Cagliari: among nature and sport
Sports and leisure, at Poetto beach
With a Mediterranean climate and natural spaces at your fingertips, here sports are practised strictly in the open air. The local residents walk or cycle along the cycle path between the Ichnusa pier in the old port and the characteristic fishing village of Sant'Elia, to reach Poetto, the long city beach that is a true favourite with the inhabitants of the metropolitan city of Cagliari. Ten kilometres of fine, white sand for relaxing and sunbathing, but also a place to practice pilates and yoga on the shore while breathing in the healthy sea air. From May until late autumn, you can do water aerobics, swimming in warm, transparent waters that are have all the appeal of a tropical paradise. Water sports enthusiasts wait for windy days and waves to spend time wind and kite surfing , or else enjoy the calm weather, gliding gently along in a canoe, kayak or SUP. Strange as it may seem, the sea is also the starting point for a circular hiking tour with views of the gulf, which, although challenging, is also suitable for the less experienced. It climbs the promontory that shelters the southern end of beach to reach the Sella del Diavolo ("Devil's Saddle") at the peak. The view of the sea from up there is enchanting, ranging from Chia to Capo Carbonara, and from the hills of Sarrabus in the distance to the city and the natural oasis along the coast. This is home to the largest resident colony of pink flamingos in the Mediterranean, not to be missed when they take flight in groups as you canoe down the canals or cycle along the cycle paths. They are the symbolic image of the Molentargius-Saline Regional Park, a wealth of delights between the last houses in the city and the sea.

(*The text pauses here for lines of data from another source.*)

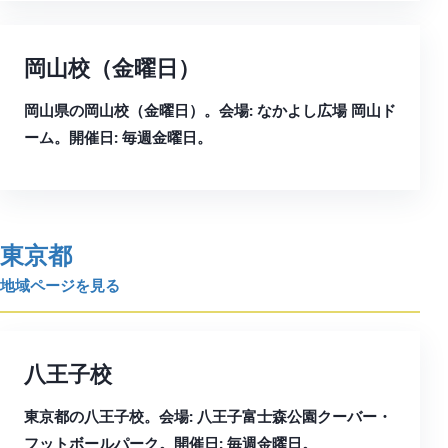
岡山校（金曜日）
岡山県の岡山校（金曜日）。会場: なかよし広場 岡山ド
ーム。開催日: 毎週金曜日。
東京都
地域ページを見る
八王子校
東京都の八王子校。会場: 八王子富士森公園クーバー・
フットボールパーク。開催日: 毎週金曜日。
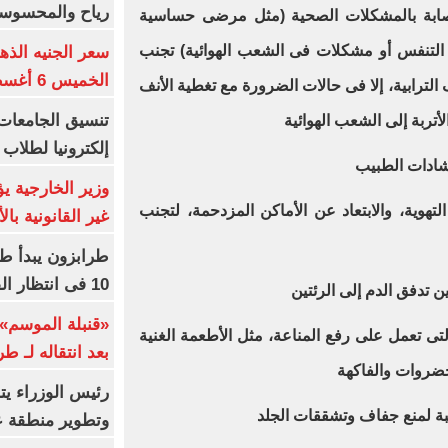
رياح والمحسوسة بالق
إصابة بالمشكلات الصحية (مثل مرضى حساسية
التنفس أو مشكلات فى الشعب الهوائية) تجنب
سعر الجنيه الذه
الخميس 6 أغسطس 2026
ترابية، إلا فى حالات الضرورة مع تغطية الأنف
لأتربة إلى الشعب الهوائية
إلكترونيا لطلاب 
رشادات الطبيب
وزير الخارجية 
هوية، والابتعاد عن الأماكن المزدحمة، لتجنب
غير القانونية با
طرابزون يبدأ ط
10 فى انتظار الفرعون (فيديو)
تدفق الدم إلى الرئتين
«قنبلة الموسم»
ى تعمل على رفع المناعة، مثل الأطعمة الغنية
بعد انتقاله لـ ط
رئيس الوزراء ي
طبة لمنع جفاف وتشققات الجلد
وتطوير منطقة ع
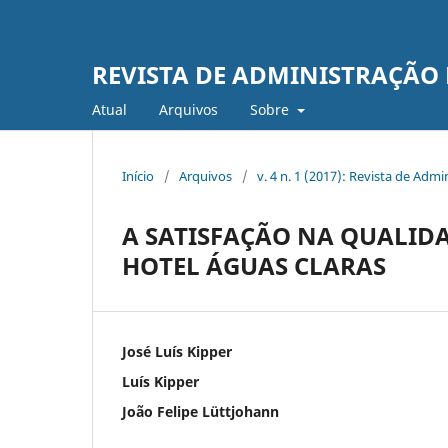
REVISTA DE ADMINISTRAÇÃO
Atual
Arquivos
Sobre
Início
/
Arquivos
/
v. 4 n. 1 (2017): Revista de Adm
A SATISFAÇÃO NA QUALIDA
HOTEL ÁGUAS CLARAS
José Luís Kipper
Luís Kipper
João Felipe Lüttjohann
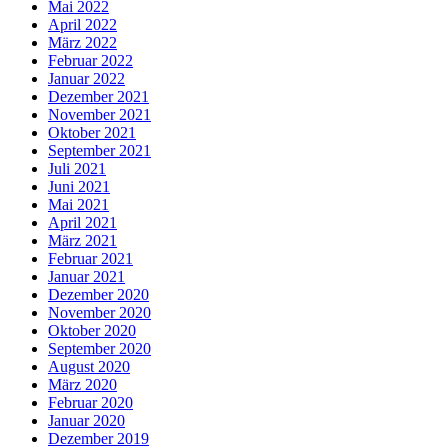
Mai 2022
April 2022
März 2022
Februar 2022
Januar 2022
Dezember 2021
November 2021
Oktober 2021
September 2021
Juli 2021
Juni 2021
Mai 2021
April 2021
März 2021
Februar 2021
Januar 2021
Dezember 2020
November 2020
Oktober 2020
September 2020
August 2020
März 2020
Februar 2020
Januar 2020
Dezember 2019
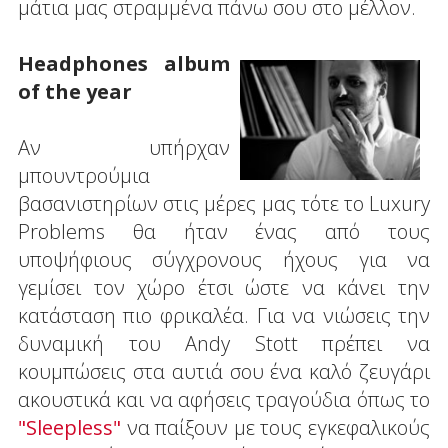
μάτια μας στραμμένα πάνω σου στο μέλλον.
Headphones album
of the year
Αν υπήρχαν
μπουντρούμια
βασανιστηρίων στις μέρες μας τότε το Luxury
Problems θα ήταν ένας από τους
υποψήφιους σύγχρονους ήχους για να
γεμίσει τον χώρο έτσι ώστε να κάνει την
κατάσταση πιο φρικαλέα. Για να νιώσεις την
δυναμική του Andy Stott πρέπει να
κουμπώσεις στα αυτιά σου ένα καλό ζευγάρι
ακουστικά και να αφήσεις τραγούδια όπως το
"Sleepless"
να παίξουν με τους εγκεφαλικούς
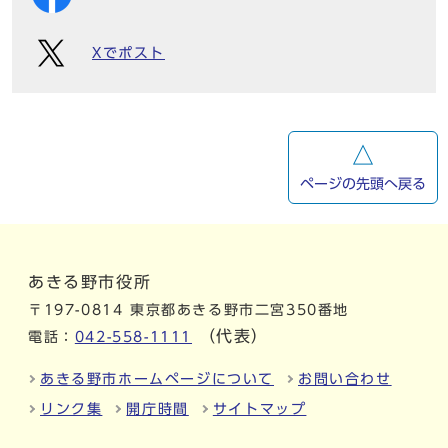
Xでポスト
ページの先頭へ戻る
あきる野市役所
〒197-0814 東京都あきる野市二宮350番地
（代表）
電話：
042-558-1111
あきる野市ホームページについて
お問い合わせ
リンク集
開庁時間
サイトマップ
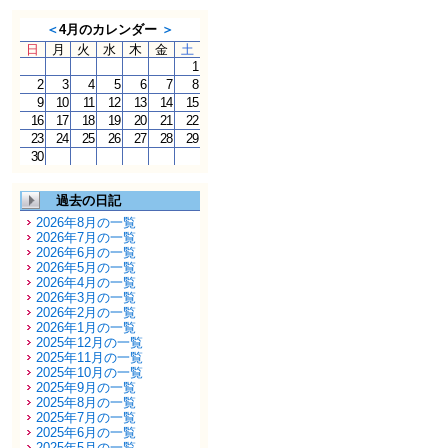
＜
4月のカレンダー
＞
日
月
火
水
木
金
土
1
2
3
4
5
6
7
8
9
10
11
12
13
14
15
16
17
18
19
20
21
22
23
24
25
26
27
28
29
30
過去の日記
2026年8月の一覧
2026年7月の一覧
2026年6月の一覧
2026年5月の一覧
2026年4月の一覧
2026年3月の一覧
2026年2月の一覧
2026年1月の一覧
2025年12月の一覧
2025年11月の一覧
2025年10月の一覧
2025年9月の一覧
2025年8月の一覧
2025年7月の一覧
2025年6月の一覧
2025年5月の一覧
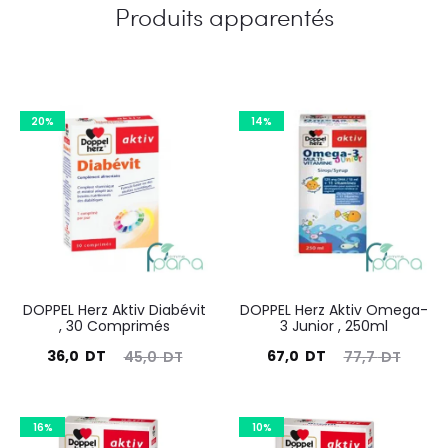
Produits apparentés
20%
14%
DOPPEL Herz Aktiv Diabévit
DOPPEL Herz Aktiv Omega-
, 30 Comprimés
3 Junior , 250ml
Le
Le
Le
Le
36,0
DT
67,0
DT
45,0
DT
77,7
DT
prix
prix
prix
prix
actuel
initial
actuel
initial
16%
10%
est :
était :
est :
était :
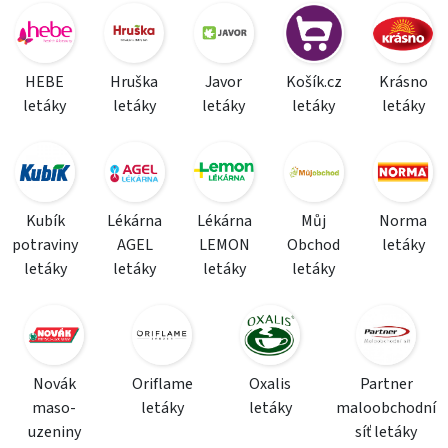
HEBE
Hruška
Javor
Košík.cz
Krásno
letáky
letáky
letáky
letáky
letáky
Kubík
Lékárna
Lékárna
Můj
Norma
potraviny
AGEL
LEMON
Obchod
letáky
letáky
letáky
letáky
letáky
Novák
Oriflame
Oxalis
Partner
maso-
letáky
letáky
maloobchodní
uzeniny
síť letáky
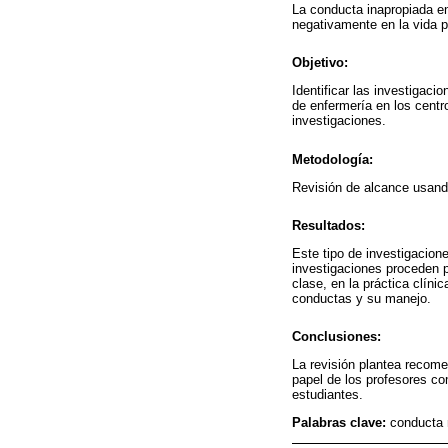
La conducta inapropiada e
negativamente en la vida pr
Objetivo:
Identificar las investigac
de enfermería en los centr
investigaciones.
Metodología:
Revisión de alcance usand
Resultados:
Este tipo de investigacion
investigaciones proceden p
clase, en la práctica clín
conductas y su manejo.
Conclusiones:
La revisión plantea recome
papel de los profesores co
estudiantes.
Palabras clave:
conducta 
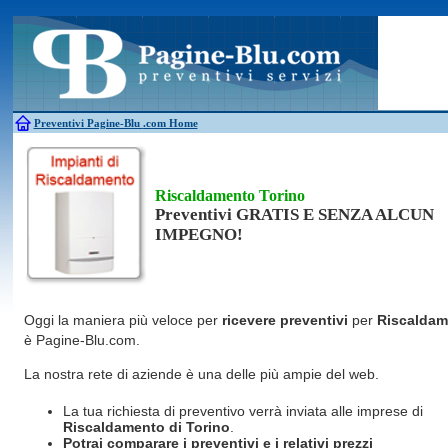
Antincendio
Disinfestazione
Fotovoltaico
Pulizie
Antifurti
Allarme
Elettricisti
Grate
Inferriate
Scale
Bagni chimici
Edilizia
Giardinieri
Serrament
Caldaie
Falegnami
Idraulici
Spurghi
Canne fumarie
Fabbri
Parquet
Traslochi
Preventivi Pagine-Blu
.com Home
Riscaldamento Torino
Preventivi GRATIS E SENZA ALCUN
IMPEGNO!
Oggi la maniera più veloce per
ricevere preventivi
per
Riscaldam
è Pagine-Blu.com.
La nostra rete di aziende è una delle più ampie del web.
La tua richiesta di preventivo verrà inviata alle imprese di
Riscaldamento
di Torino
.
Potrai comparare i preventivi e i relativi prezzi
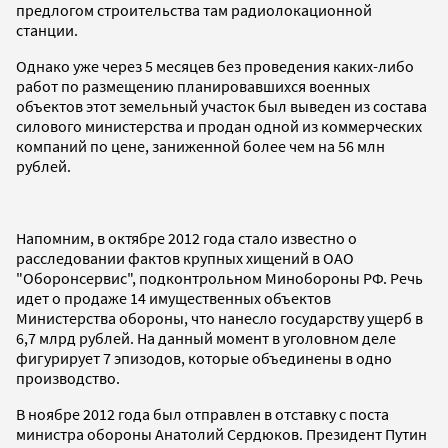
предлогом строительства там радиолокационной
станции.
Однако уже через 5 месяцев без проведения каких-либо
работ по размещению планировавшихся военных
объектов этот земельный участок был выведен из состава
силового министерства и продан одной из коммерческих
компаний по цене, заниженной более чем на 56 млн
рублей.
Напомним, в октябре 2012 года стало известно о
расследовании фактов крупных хищений в ОАО
"Оборонсервис", подконтрольном Минобороны РФ. Речь
идет о продаже 14 имущественных объектов
Министерства обороны, что нанесло государству ущерб в
6,7 млрд рублей. На данный момент в уголовном деле
фигурирует 7 эпизодов, которые объединены в одно
производство.
В ноябре 2012 года был отправлен в отставку с поста
министра обороны Анатолий Сердюков. Президент Путин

Get back into shape with a tour of the urban parks
The extraordinary longevity of Sardinians, a matter of DNA, healthy environment and lifestyle, has long intrigued science. An active outdoor life is also a contributing factor; it improves your mood and helps maintain body and mind in good condition. The climate of Sardinia helps, the sun shines even in winter and temperatures rarely drop so low as to keep you indoors for long. A godsend for those who live there but also for those who choose Cagliari to spend the winter in the warmth, just an hour's flight from the mainland. You'll find sports activities right on your doorstep, in the large urban parks. Monte Urpinu, Terramaini and Monte Claro have outdoor gyms equipped for runners, with purpose-built fitness circuits set among rare plants, ponds and historical and military archaeological remains. The green oases of the historic centre are also an opportunity to get out in the open air, this time slowly, to take in the beauty of the rare species in the Botanical Garden, the mystical fragrances of the Capuchin Garden and the charm and sea views of the Public Gardens around the Municipal Art Gallery. Here, on the ridge descending from the embankment of the Castello district, there is a tempting attraction: a climbing wall for beginners. And if you happen to be in the city when it is open to the public, there's also a rare and precious cultural site: the largest Punic necropolis in the Mediterranean, with thousands of tombs overlooking the port of Cagliari, from the hill of Tuvixeddu.
According to Gambero Rosso, here you can eat healthily, well and cheaply
After the enjoyment of sunbathing, swimming in the sea, sailing through the Gulf of Angels, running and walking in the parks, what could be better than savouring the special flavours enhanced by the typical fishermen's dishes? Distinguished by the abundance of fish and seafood, from exquisite lobsters to oysters, they also feature special species that are very common in the island's seas. A visit to the lively fish market in the centre of Cagliari is all it takes to realise the variety and freshness that finds its way onto the table. From the dogfish, the typical burrida, a trademark of the fishermen of yesteryear, with a taste that lingers in the palate. Eels are roasted over the embers or stuffed into the panadas de mari, similar to Spanish empanadas, a kind of savoury pie sealed with pasta violata (shortcrust pastry). There are also incredibly fresh mussels and clams, used in the ancient and sublime fregula de cocciula, a dish made with grains of durum wheat semolina toasted and cooked with wedge clams, in fish broth.
At the table, in addition to authentic cuisine, you encounter the historical memory of seafolk. Flavours that thrive across the board: from typical trattorias to starred restaurants, to delicious street food that does not exclude traditional dishes.